HOW TO COMPLETE THIS TASK >> Copy the records below word for word, beginning at the line that contains "Reading left to" and continuing through the end of the records. Leave the pictures out of your copy.

*** Opening RECORDS FOR THIS EXERCISE ***

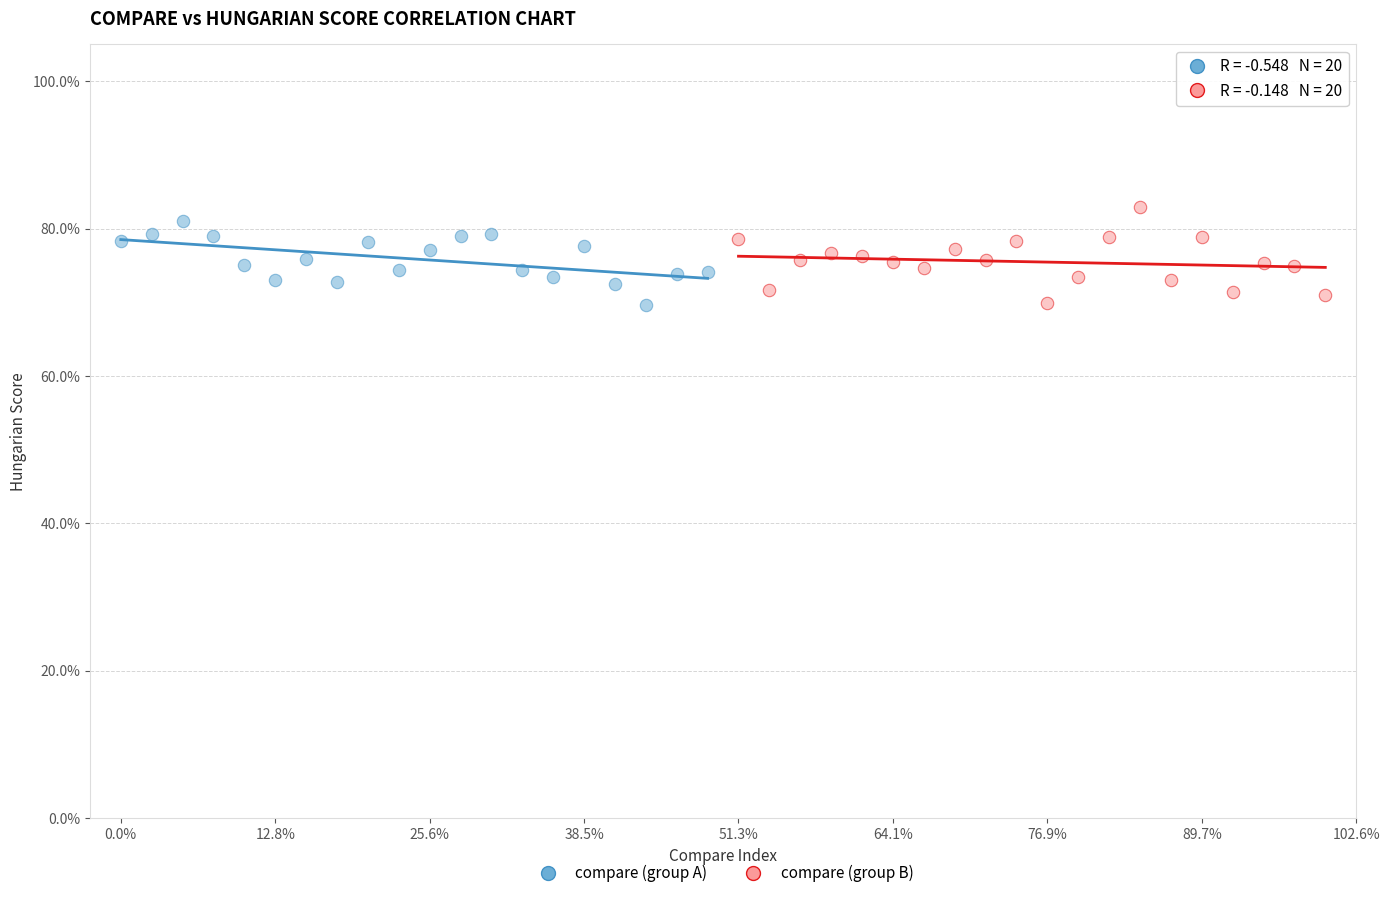

What are all the series names shown in the legend?

compare (group A), compare (group B)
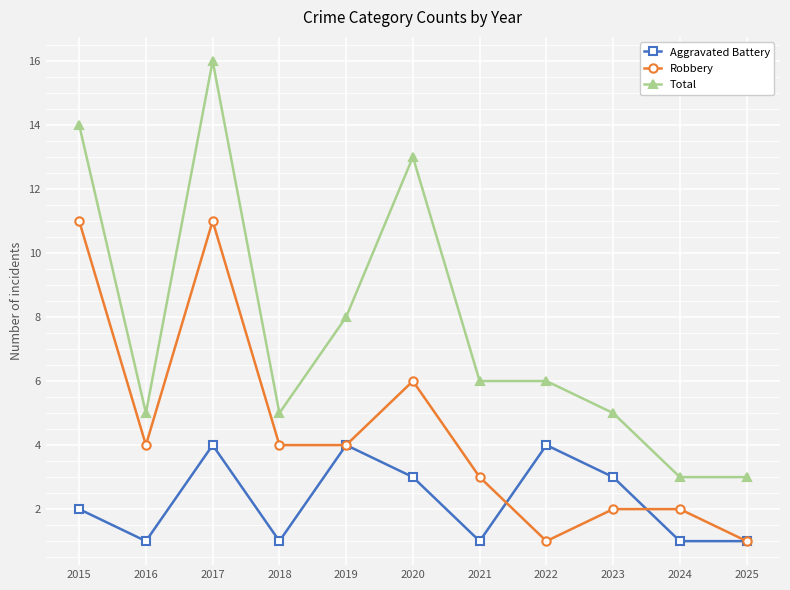

True or false: Total has more than 0 interior local peaks.

True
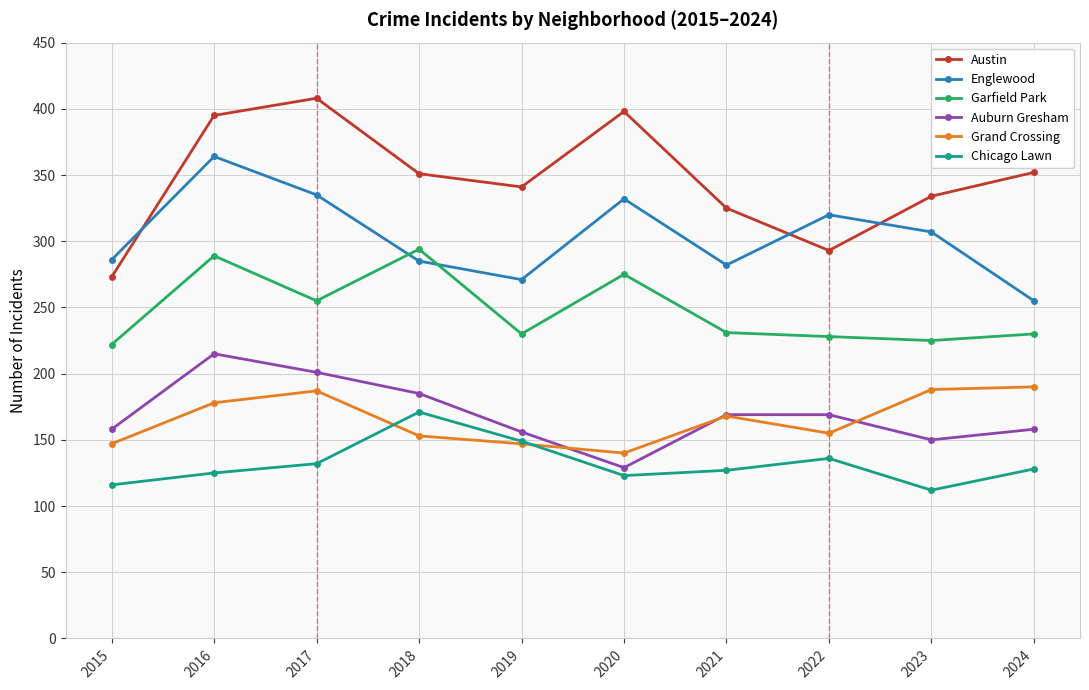

At which category does Austin reach its first local peak?

2017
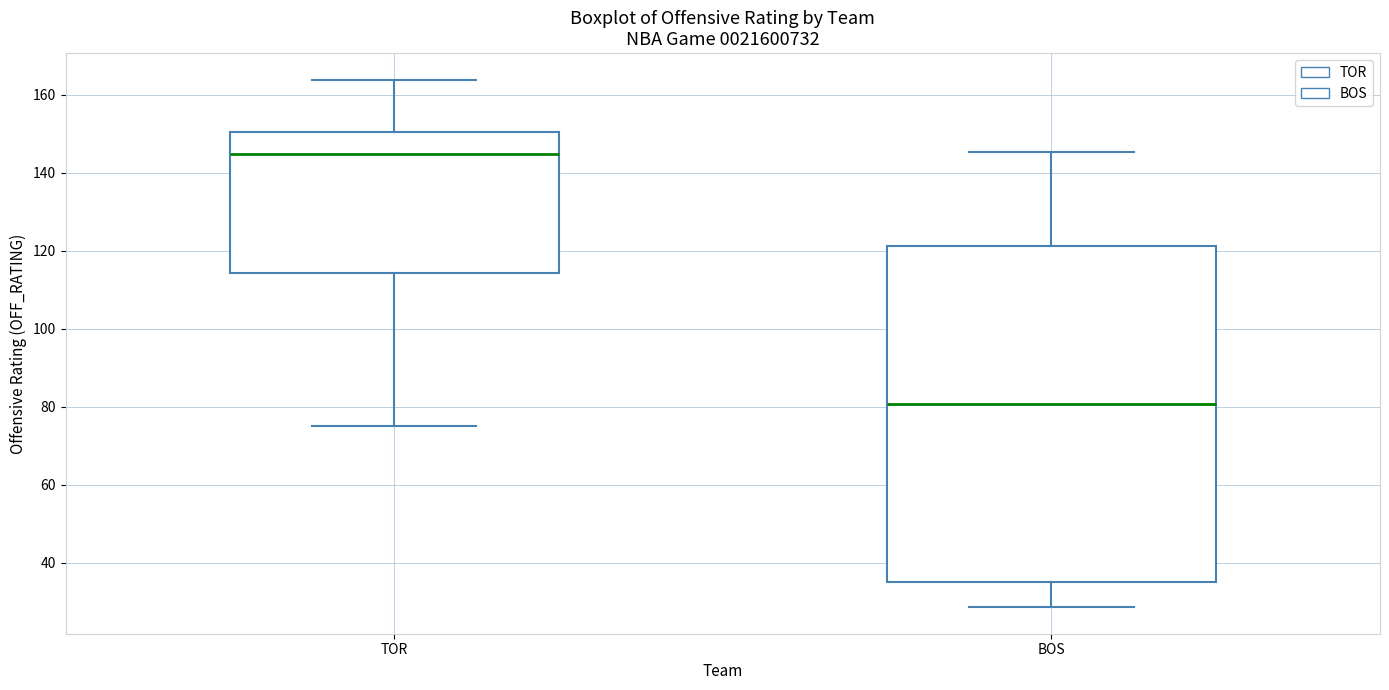

Reading left to right, transcribe this box plot: for each box, give where its median line is, the range the box spans, and where its two whiskers end, as read against the y-axis. The values are not printed on the chart, so give them approximately, as read against the axis.

TOR: median 144, box 114 to 150, whiskers 76 to 164
BOS: median 80, box 34 to 122, whiskers 28 to 146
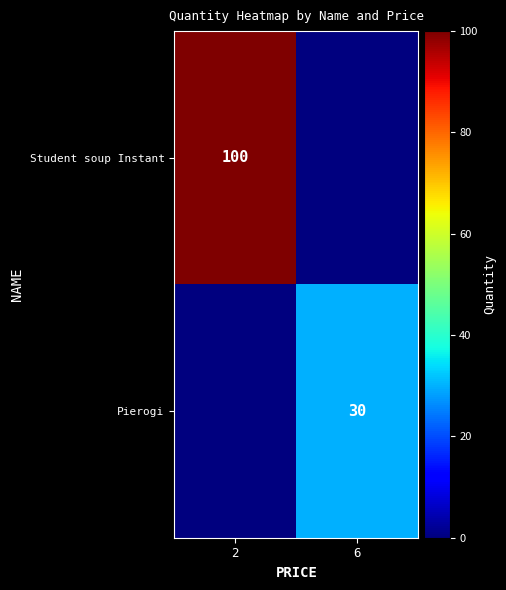

True or false: Student soup Instant has a value of 158 at 2.

False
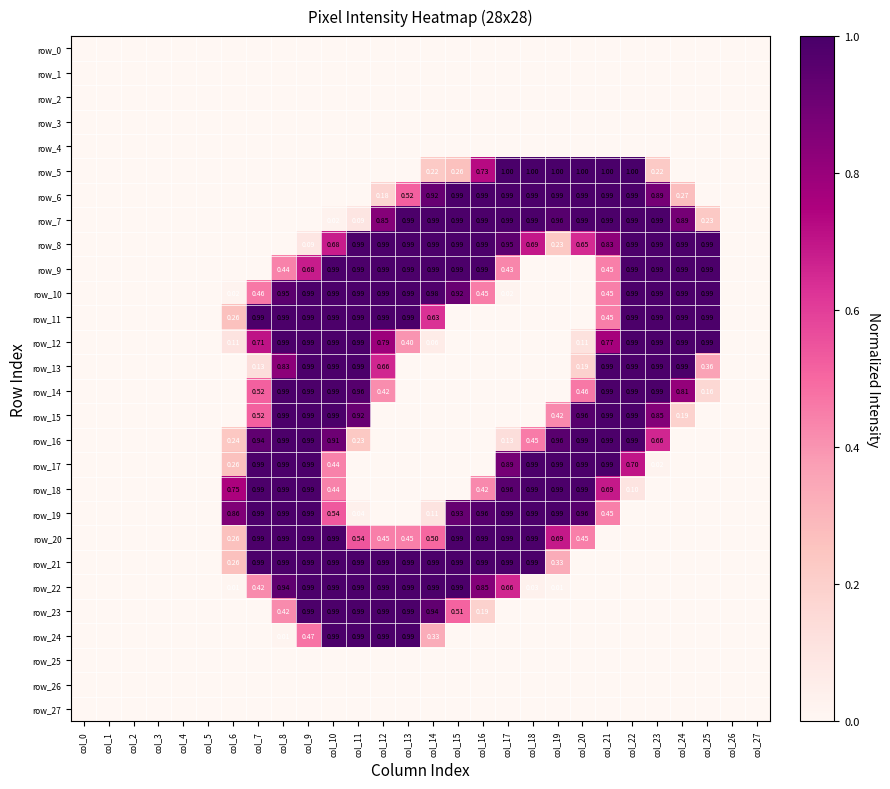

What is the greatest value displayed?

1.0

*** Closing RECORDS FOR THIS EXERCISE ***

RESULT OF THIS TASK >>
Reading left to right, transcribe this box plot: for each box, give where its median line is, the range the box spans, and where its two whiskers end, as read against the y-axis. The values are not printed on the chart, so give them approximately, as read against the axis.

TOR: median 144, box 114 to 150, whiskers 76 to 164
BOS: median 80, box 34 to 122, whiskers 28 to 146

True or false: Student soup Instant has a value of 158 at 2.

False

What is the greatest value displayed?

1.0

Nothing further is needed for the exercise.